La frase viene a mi mente al recordar el precepto eclesiástico de “confesar y comulgar por pascua florida…” Como joven sacerdote una vez tuve que ir en este tiempo a una aldea santanderina para que la gente cumplieses por ‘pascua florida’. Eran tiempos de Franco y de la iglesia confesional. Lo de florida sin duda aludiría al tiempo. En tierras de estaciones asomaba ya la primavera, y las flores tímidamente destapaban su cabeza al sol. Y primavera es vida que vence al frío y desolación del invierno. Primavera es el anuncio definitivo de nuestra fe. Porque somos hombres y mujeres se resurrección. Porque el Dios que adoramos, y le da sentido total a nuestra existencia de dolor y gozo, es Dios de vida, no de muerte.
Pascua es el tiempo definitivo. El creyente profundo viviría siempre como unas pascuas. Es la frase de Pablo: “Si Cristo no ha resucitado, vana es nuestra fe”. Y Pascua resume la experiencia de la Magdalena, la que supo fuertemente de amores falsos, hasta que encontró al verdadero en Jesús. Su experiencia fue encontrarlo, no como un cadáver robado por ilusos ladrones, sino a su Maestro joven, vigoroso, resucitado. Y para ella entonces, para nosotros siempre, es el Jesús “mi amor y mi esperanza”.

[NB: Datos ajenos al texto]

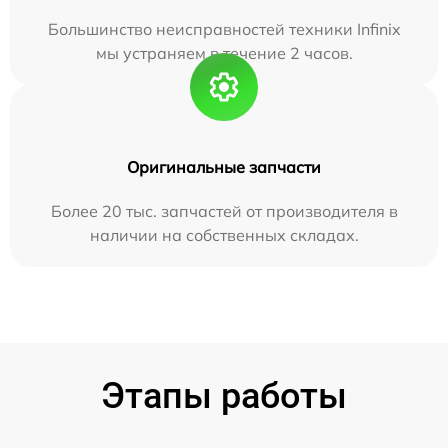
Большинство неисправностей техники Infinix
мы устраняем в течение 2 часов.
Оригинальные запчасти
Более 20 тыс. запчастей от производителя в
наличии на собственных складах.
Этапы работы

Nuestras familias están en esta pandemia como los apóstoles apresado Jesús “cerrados por temor a los judíos”. Los judíos son ahora esos invisibles seres llamados virus, que ni siquiera son organismos vivos, que no han llegado a la categoría de sensar y menos de pensar, y sin embargo son los terribles matones del barrio que nos aterrizan. Los apóstoles son las familias que de fuera temen la enfermedad y la muerte, por dentro sufren la ansiedad, la explosiones de carácter, el miedo por los fondos económicos que se liquidan, la angustia por un trabajo que se pierde. Es una realidad. No es la única realidad. Porque resucitó de veras mi amor y mi esperanza.
Tal vez todavía no explotan las flores alrededor del hogar. La Pascua florida la pone la fe dentro de nuestros corazones. Y flores, resurrección, vida, es sentirse en amor, crecer en el amor familiar precisamente en la crisis. Como la pareja que, acorrala por el agua de la represa que inunda la casa, llega a la azotea del edificio. Aun ahí el agua avanza. Termina la escena con el esposo agarrando una antena, sobre el su esposa, y en brazos de ella el niño. Ahí quedó la estatua para el futuro. En la muerte había amor, había vida.
Es el amor-vida que ofrece Jesús al decir “al que venga a mí, no lo echaré afuera”. Es lo que de veras perdurará incluso cuando venzamos a este virus y le hagamos sentir que el hombre, frágil como la flor, tiene todavía inteligencia para superarlo. En el iluminado libro del P. Larrañaga El Silencio de Maríatien un párrafo que ha de ser la mejor vacuna para vencer la fragilidad de la desesperación y el miedo. Es llegar y sentir el amor. El que individuamente nos tiene por gracia el Señor. El que vive el seno familiar con más fuerza aun en la debilidad. Me encanta citarlo y aquí lo entrego:
“Pero llegará el día de nuestra muerte… Ahora tenemos que internarnos tierra dentro, cada vez más a fondo, en las regiones infinitas de Dios, y la nave quedaré ahí. Y solo queda el Amor, la Vida, la Patria infinita de Dios. Ahora resta Vivir, para siempre, sumergidos, invadidos y compenetrados por el resplandor de una Presencia que todo lo cubrirá y todo lo llenará y repetiremos eternamente: Oh Padre, infinitamente amante y infinitamente amado! Esta palabras nunca envejecerán”.